Web Creator Wants to Implement a "Contract" for the Internet

Joanna Estrada
November 7, 2018

The document will be published online in 2019, and details core principles behind the movement.

For this edition, the third in Lisbon, the organization has already promised "the biggest and the best" ever, with news on the program and space enlargement, with more than 70 thousand participants expected from 170 countries.

Tim Berners-Lee shared this new contract at Web Summit 2018 and it aims to protect the web as a public good and basic right for all.

Speaking at the Web Summit conference in Lisbon on Monday, Berners-Lee said: "All kinds of things have gone wrong". Overall, they say the products they've worked on have grown to become addictive and harmful to society.

Berners-Lee's proposed principles include: Making the web free and accessible to everyone; respecting people's data and privacy, and developing technologies "that support the best in humanity".
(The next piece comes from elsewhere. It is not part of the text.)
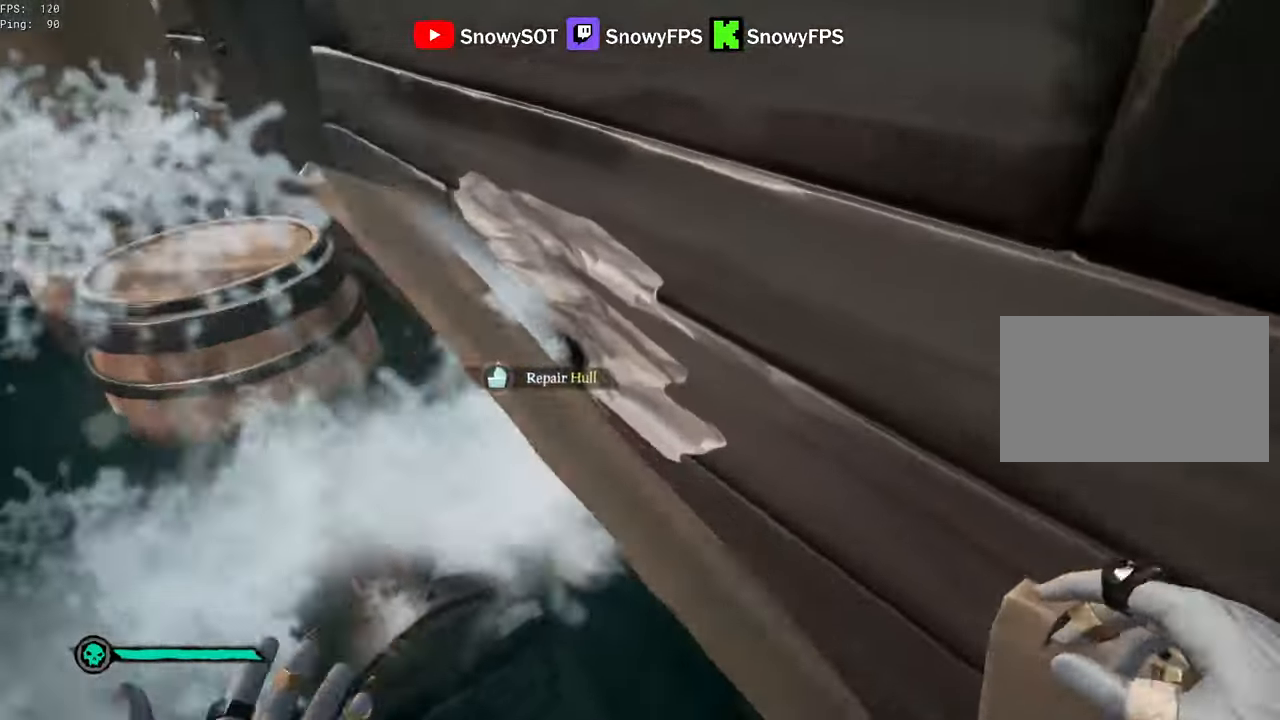
{"keys": [], "mouse": [], "mouse_move": "still", "events": [[33, "mouse_left", "up"], [183, "d", "down"], [367, "d", "up"]]}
We need a new Contract for the Web, with clear and tough responsibilities for those who have the power to make it better.

Recent research has found that over 2 billion people live in places where internet is prohibitively expensive to access. These citizens should always have access, and that they can browse "freely, safely and without fear". On the sideline, he is also working on a project called "Solid" to de-centralize the Internet.

So the web has rich and relevant content for everyone. Building strong communities is essential in protecting civility.

Fight for the web so the web remains open and a global public resource for people everywhere, now and in the future.

Various tech companies including Google and Facebook have come out in support for the contract. We are looking for a revolution."Tim Berners-Lee: "We are looking for a revolution". But if anyone has a chance, it's Tim Berners-Lee. But he believes it will help steer conversations in governments and boardrooms, and give the public a means to hold the powerful to account.

Interestingly, big tech such as Facebook, despite signing the contract, have actioned against the contract. For example, the companies' Cambridge Analytica leaks show it may not be in favor of a free internet.

One of the early signatories to the contract, Facebook, has been fined by the Information Commissioner's Office for its part in the Cambridge Analytica scandal; has faced threats from the European Union for taking too long to remove extremist content; and has been sued for allowing advertisers to target housing ads only at white people. "Will this be enough to make search engines push back?" Will it be persuasive enough for the Chinese government to be more open? "I can't predict whether that will happen".

So that no one is excluded from using and shaping the web. This contract limits those who have the most power.

"It is an economy of addiction, like gambling or video games", said Mitchell Baker, the chairperson of the Mozilla foundation, she will also be invited to the Web Summit, in an interview with the AFP.

While some online issues aren't completely malicious - such as fake news bringing in ad revenue, they are still just that: issues.